A somewhat less disruptive option would be to take the good work already done by the Warm Home Discount (House of Commons Library statistics highlight that it took 98,000 households out of fuel poverty in 2014/15) and further burnish that scheme by widening data matching to ensure more vulnerable disengaged households receive the price relief it offers. Ensuring the whole Cold Weather Payments group (c 3.2m households) receive the benefit would help more than a million extra low income families, older people and people with disabilities, and could be delivered at a relatively low additional cost—around £5—to the average consumer bill.

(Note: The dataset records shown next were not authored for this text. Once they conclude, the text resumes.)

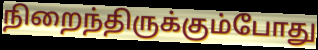
நிறைந்திருக்கும்போது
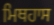
ਮਿਥਹਾਸ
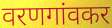
वरणगांवकर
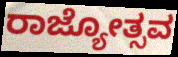
ರಾಜ್ಯೋತ್ಸವ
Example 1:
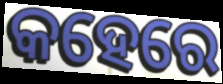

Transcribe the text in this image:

କହେରେ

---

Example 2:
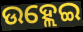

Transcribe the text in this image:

ଉହ୍ଲେଇ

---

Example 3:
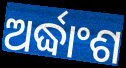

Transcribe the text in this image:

ଅର୍ଦ୍ଧାଂଶ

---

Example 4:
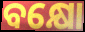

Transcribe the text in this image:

ବକ୍ଷୋ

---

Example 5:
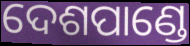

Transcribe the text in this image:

ଦେଶପାଣ୍ଡେ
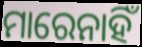
ମାରେନାହିଁ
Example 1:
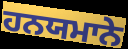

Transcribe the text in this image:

ਹਨਯਮਾਨੇ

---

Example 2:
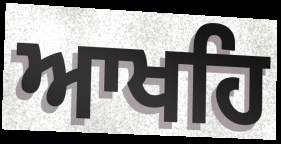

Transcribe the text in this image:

ਆਖਹਿ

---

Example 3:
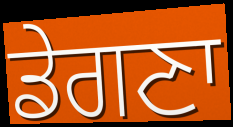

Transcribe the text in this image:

ਡੇਗਣਾ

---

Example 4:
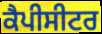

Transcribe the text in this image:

ਕੈਪੀਸੀਟਰ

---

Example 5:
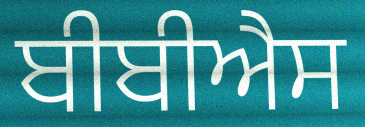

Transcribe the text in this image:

ਬੀਬੀਐਸ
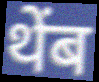
थेंब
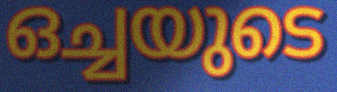
ഒച്ചയുടെ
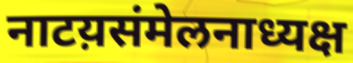
नाटय़संमेलनाध्यक्ष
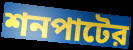
শনপাটের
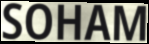
SOHAM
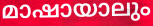
മാഷായാലും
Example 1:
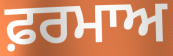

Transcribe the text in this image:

ਫ਼ਰਮਾਅ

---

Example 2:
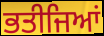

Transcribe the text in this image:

ਭਤੀਜਿਆਂ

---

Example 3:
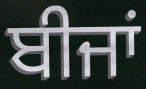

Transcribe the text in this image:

ਬੀਜਾਂ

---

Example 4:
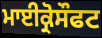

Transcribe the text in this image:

ਮਾਈਕ੍ਰੋਸੌਫਟ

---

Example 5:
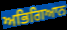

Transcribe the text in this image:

ਅਭਿਗਿਆਨ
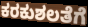
ಕರಕುಶಲತೆಗೆ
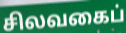
சிலவகைப்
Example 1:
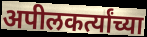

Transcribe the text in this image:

अपीलकर्त्यांच्या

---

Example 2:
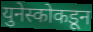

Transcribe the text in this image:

युनेस्कोकडून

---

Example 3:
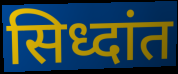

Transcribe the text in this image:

सिध्दांत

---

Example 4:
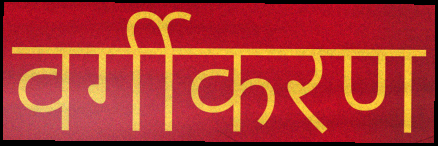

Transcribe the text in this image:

Re-shaping Our Energy Market

Given recent and significant reforms to green energy subsidies, the abolition of the Green Deal and imminent renewal of policy to tackle fuel poverty, change is in the air for GB energy policy and questions over what competition does and should deliver for consumers is a key aspect of ongoing debate. Whilst the Government is, in principle, hesitant to promote any measures that directly regulate prices, recent comments suggest that doing so on a temporary basis whilst the market resets may be acceptable.

17 years on from the introduction of competition to the household energy supply market, it is time we finally tackled the problem of energy suppliers overcharging vulnerable, sticky consumers. The CMA has been bold in its courting of a safeguard tariff but the industry and Government also need to come together and decide where the limits of the free market lie, particularly in relation to our most vulnerable households.

Prospect’s Jonathan Derbyshire chaired a roundtable discussion supported by Citizens Advice on how the most vulnerable can access the energy they need on Thursday 22nd October. He was joined by Alan Whitehead MP, Shadow Minister for Energy, Audrey Gallacher from Citizens Advice, Glyn Davies MP, a member of the Energy and Climate Change Select Committee as well as representatives from the third sector and major energy providers.